By Gordon Carson
An exclusive Community Care poll has highlighted the scale of opposition within children’s services to some of the government’s major reforms.
Headline findings from more than 1,000 responses include:
* Almost 90 per cent oppose plans to scrap the child protection register;
* Only two-fifths thought the government’s reforms would make children safer;
* And only a quarter thought health professionals should have more discretion than other children’s services staff about when to share information.
Proceed with caution
The findings “largely mirror” the views of members of the British Association of Social Workers. Its professional officer for England, Nushra Mapstone, says it’s not the right time to abolish something as “critical” as the child protection register because there are so many other changes taking place in children’s services.
“We should not entertain this until other changes are at least bedded down and we can confidently say we have something better to replace it with,” she adds. “The welfare of children is too important to gamble with. There should be no shortcuts or compromises when it comes to meeting the needs of those who are at the greatest risk.”
Andrew Webb, co-chair of the Association of Directors of Social Services’ children and families committee, also urges the government to proceed with caution, but ultimately he thinks the register should be replaced.
“In the past it has served a very useful purpose in ensuring information is shared appropriately between agencies on children at risk,” he says. “But times have changed and the concept of a separate register, something that stands alone, is no longer valid.”
However, he says the transition from the register to using electronic social care records to store all serious child protection concerns, as the government wants to see, must be handled carefully.
Three-quarters of respondents to the survey did not believe their departments would be ready to go live with electronic records on the 31 December changeover date, and Webb acknowledges that social services departments have encountered technical and financial problems in developing electronic records systems.
“We need to be very clear about what’s going to be in its [the register’s] place and there needs to be transitional arrangements,” says Webb.
Both Webb and Mapstone back the majority view that health professionals should not have more discretion on information sharing. A government consultation that closes in November suggests that health professionals who have reasonable grounds for believing that children may be being harmed by abuse or neglect, but have insufficient evidence to justify full disclosure, can contact other services, without divulging the substance of their concerns, to establish whether there is other relevant evidence.
But Webb says: “I see no justification for health professionals having separate levels of responsibility than anybody else.”
And Mapstone says the proposal is “ludicrous”, asking: “How can this be squared with the welfare of the child being paramount when those charged with undertaking child protection enquiries could be hindered by professionals who may be holding back vital information?”

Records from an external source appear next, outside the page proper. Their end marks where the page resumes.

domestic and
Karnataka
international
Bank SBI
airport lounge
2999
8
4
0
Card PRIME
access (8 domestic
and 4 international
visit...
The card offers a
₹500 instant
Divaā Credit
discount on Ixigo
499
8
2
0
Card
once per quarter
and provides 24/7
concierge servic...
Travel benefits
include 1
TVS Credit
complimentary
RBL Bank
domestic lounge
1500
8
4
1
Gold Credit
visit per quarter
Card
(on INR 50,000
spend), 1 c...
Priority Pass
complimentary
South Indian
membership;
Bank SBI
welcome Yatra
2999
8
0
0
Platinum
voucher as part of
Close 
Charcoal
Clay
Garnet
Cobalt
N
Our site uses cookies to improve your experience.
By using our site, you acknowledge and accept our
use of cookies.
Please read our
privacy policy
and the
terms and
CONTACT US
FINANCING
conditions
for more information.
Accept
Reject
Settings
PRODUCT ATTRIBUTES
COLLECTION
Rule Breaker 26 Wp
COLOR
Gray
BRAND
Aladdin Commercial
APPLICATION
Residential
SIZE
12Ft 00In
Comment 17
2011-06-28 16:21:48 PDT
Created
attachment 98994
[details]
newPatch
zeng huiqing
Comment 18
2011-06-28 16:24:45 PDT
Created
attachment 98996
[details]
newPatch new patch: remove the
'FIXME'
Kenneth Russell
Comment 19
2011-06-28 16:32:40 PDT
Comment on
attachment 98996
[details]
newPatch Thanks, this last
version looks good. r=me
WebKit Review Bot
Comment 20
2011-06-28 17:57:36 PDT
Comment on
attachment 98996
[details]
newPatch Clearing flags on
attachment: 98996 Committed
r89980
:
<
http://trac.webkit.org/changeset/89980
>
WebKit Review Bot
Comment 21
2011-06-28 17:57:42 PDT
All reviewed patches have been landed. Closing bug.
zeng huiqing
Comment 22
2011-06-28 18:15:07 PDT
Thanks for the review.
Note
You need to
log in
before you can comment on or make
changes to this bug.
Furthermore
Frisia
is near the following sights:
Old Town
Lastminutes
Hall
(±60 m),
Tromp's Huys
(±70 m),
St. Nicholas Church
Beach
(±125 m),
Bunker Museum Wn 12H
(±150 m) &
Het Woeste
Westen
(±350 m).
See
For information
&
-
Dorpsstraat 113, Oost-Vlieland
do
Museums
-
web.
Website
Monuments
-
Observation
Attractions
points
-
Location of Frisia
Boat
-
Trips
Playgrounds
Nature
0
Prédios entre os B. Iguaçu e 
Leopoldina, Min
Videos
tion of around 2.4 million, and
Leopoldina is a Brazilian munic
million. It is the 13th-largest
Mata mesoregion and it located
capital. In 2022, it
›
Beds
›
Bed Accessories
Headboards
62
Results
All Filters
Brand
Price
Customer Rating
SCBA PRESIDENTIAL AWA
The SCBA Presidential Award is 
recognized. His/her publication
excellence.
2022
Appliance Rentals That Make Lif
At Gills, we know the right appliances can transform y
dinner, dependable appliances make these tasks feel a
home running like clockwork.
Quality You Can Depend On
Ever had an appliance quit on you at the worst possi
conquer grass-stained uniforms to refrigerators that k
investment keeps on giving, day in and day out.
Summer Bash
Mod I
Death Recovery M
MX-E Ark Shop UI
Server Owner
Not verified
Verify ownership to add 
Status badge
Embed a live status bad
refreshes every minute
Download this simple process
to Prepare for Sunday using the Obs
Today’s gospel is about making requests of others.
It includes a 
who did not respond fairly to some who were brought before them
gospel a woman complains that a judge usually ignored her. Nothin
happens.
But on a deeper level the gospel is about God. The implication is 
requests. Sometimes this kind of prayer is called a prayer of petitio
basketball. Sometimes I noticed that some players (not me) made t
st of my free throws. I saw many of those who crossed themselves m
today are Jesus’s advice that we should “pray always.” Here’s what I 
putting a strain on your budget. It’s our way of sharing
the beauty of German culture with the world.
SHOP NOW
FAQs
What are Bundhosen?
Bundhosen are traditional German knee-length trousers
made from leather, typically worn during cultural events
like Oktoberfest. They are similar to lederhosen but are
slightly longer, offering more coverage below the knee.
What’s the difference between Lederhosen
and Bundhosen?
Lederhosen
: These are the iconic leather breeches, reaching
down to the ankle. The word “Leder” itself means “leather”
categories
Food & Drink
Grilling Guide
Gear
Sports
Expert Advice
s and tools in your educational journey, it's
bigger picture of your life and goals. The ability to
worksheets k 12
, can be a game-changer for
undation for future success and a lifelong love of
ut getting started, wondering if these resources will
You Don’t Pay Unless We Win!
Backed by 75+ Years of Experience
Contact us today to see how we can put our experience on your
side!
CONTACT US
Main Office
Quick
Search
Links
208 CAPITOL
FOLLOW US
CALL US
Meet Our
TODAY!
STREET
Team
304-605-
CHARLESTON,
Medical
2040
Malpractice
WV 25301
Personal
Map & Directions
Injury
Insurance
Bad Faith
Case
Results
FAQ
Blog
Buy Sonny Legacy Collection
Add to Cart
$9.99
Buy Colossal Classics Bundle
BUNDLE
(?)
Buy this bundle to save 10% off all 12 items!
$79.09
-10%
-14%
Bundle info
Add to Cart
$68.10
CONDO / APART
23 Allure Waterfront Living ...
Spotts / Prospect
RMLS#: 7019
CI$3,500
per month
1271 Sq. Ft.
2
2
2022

In addition, only two-fifths of respondents believed guidance about information sharing was clear and made it easier for them to work with other agencies.
While the survey points to major opposition to government plans, there is also recognition that changes are necessary.
For example, more than 70 per cent say area child protection committees have failed to protect children and should be replaced by statutory local safeguarding children boards.
Webb says the “wider scope” of safeguarding boards to look at general safety issues for children will be of benefit on issues such as accident prevention, and believes they will also improve the co-ordination of services for children in each local authority.
He takes issue, however, with the finding that two-thirds of respondents thought the child protection system was biased against poor families.
“Evidence is very clear that children and families suffering a range of different problems are much more likely to go on to the child protection register,” he says. “Children from areas where there is significant disadvantage have always been over-represented on the child protection register and the looked-after population. These issues are complicated and inter-related.”
The government is pressing on with reforms, but Mapstone says a major problem for BASW members is the sheer volume of information being produced by the Department for Education and Skills.
She claims it is an “impossible task” for staff to read, absorb, and implement so many different pieces of policy, adding: “Let’s not forget the context in which social work is being carried out in; we are still very much in a recruitment crisis.
“What is really needed to protect children is bodies on the ground; competent, confident, skilled, experienced and well-supported social workers. There is no substitute for this.”